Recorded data
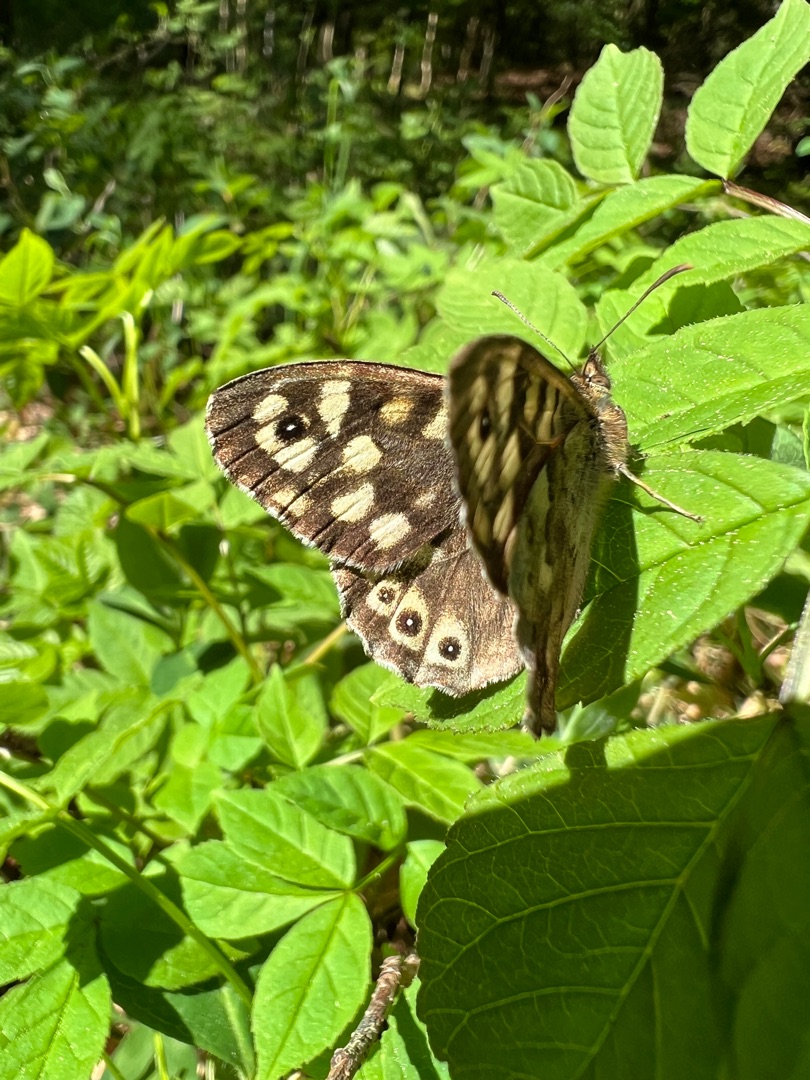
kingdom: Animalia
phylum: Arthropoda
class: Insecta
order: Lepidoptera
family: Nymphalidae
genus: Pararge
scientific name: Pararge aegeria
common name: Skovrandøje
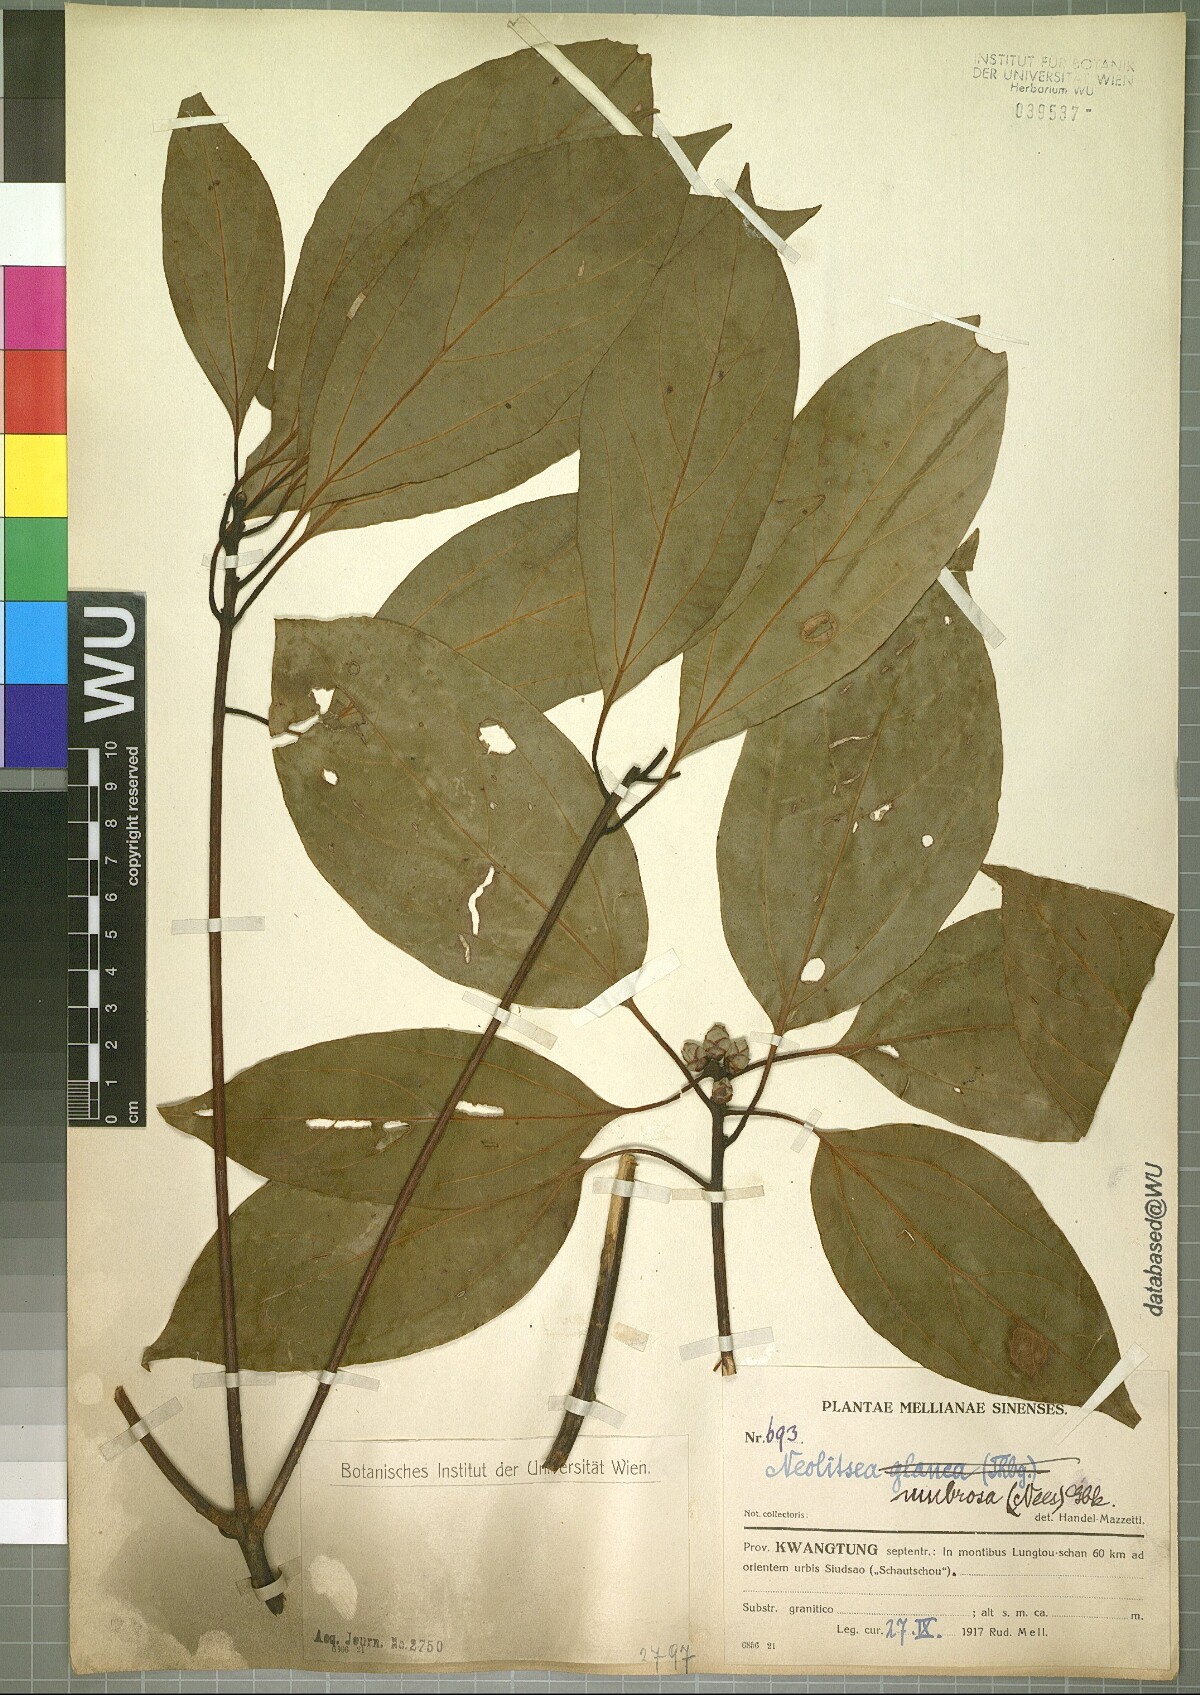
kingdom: Plantae
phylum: Tracheophyta
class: Magnoliopsida
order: Laurales
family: Lauraceae
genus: Neolitsea
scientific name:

STATED PROBLEM | Copy every line of the material above word for word, omitting the pictures.

CORRECT RESULT |
kingdom: Animalia
phylum: Arthropoda
class: Insecta
order: Lepidoptera
family: Nymphalidae
genus: Pararge
scientific name: Pararge aegeria
common name: Skovrandøje
kingdom: Plantae
phylum: Tracheophyta
class: Magnoliopsida
order: Laurales
family: Lauraceae
genus: Neolitsea
scientific name:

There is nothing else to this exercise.